Reproduce, from the lines below, exactly the stretch that begins at the line containing "in this demo" and ends at the line containing "Below are useful", both included.

───── PROVIDED ENTRIES ─────

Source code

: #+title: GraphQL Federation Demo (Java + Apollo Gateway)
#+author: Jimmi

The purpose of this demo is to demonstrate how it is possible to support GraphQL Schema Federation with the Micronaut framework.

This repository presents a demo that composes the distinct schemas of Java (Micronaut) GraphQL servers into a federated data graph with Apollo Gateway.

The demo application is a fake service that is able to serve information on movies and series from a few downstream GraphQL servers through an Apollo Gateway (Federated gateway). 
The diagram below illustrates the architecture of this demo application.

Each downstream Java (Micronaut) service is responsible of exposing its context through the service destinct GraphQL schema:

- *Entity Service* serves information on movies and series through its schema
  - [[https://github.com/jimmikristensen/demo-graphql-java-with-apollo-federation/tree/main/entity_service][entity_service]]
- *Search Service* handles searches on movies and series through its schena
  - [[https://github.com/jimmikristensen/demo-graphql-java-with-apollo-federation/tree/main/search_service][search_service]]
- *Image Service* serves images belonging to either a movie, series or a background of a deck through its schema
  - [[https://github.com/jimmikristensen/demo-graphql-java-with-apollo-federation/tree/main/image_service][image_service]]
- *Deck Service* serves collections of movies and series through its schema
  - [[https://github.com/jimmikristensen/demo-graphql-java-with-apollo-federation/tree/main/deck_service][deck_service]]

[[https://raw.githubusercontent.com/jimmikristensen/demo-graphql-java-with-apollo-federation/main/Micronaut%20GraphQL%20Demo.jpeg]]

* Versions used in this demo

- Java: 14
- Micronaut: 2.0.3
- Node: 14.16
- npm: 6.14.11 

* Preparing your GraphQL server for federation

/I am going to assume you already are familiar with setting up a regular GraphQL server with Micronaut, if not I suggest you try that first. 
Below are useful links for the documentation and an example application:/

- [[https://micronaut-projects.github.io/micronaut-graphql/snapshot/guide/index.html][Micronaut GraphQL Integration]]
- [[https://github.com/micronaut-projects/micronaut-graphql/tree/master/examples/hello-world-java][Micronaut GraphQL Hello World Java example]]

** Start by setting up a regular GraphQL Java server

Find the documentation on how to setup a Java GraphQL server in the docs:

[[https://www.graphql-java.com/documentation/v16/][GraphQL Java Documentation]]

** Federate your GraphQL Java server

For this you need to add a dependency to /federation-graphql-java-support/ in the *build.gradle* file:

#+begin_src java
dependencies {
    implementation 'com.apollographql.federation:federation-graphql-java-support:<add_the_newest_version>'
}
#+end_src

─────

--- SOLUTION FOR THIS PROBLEM ---
* Versions used in this demo

- Java: 14
- Micronaut: 2.0.3
- Node: 14.16
- npm: 6.14.11 

* Preparing your GraphQL server for federation

/I am going to assume you already are familiar with setting up a regular GraphQL server with Micronaut, if not I suggest you try that first. 
Below are useful links for the documentation and an example application:/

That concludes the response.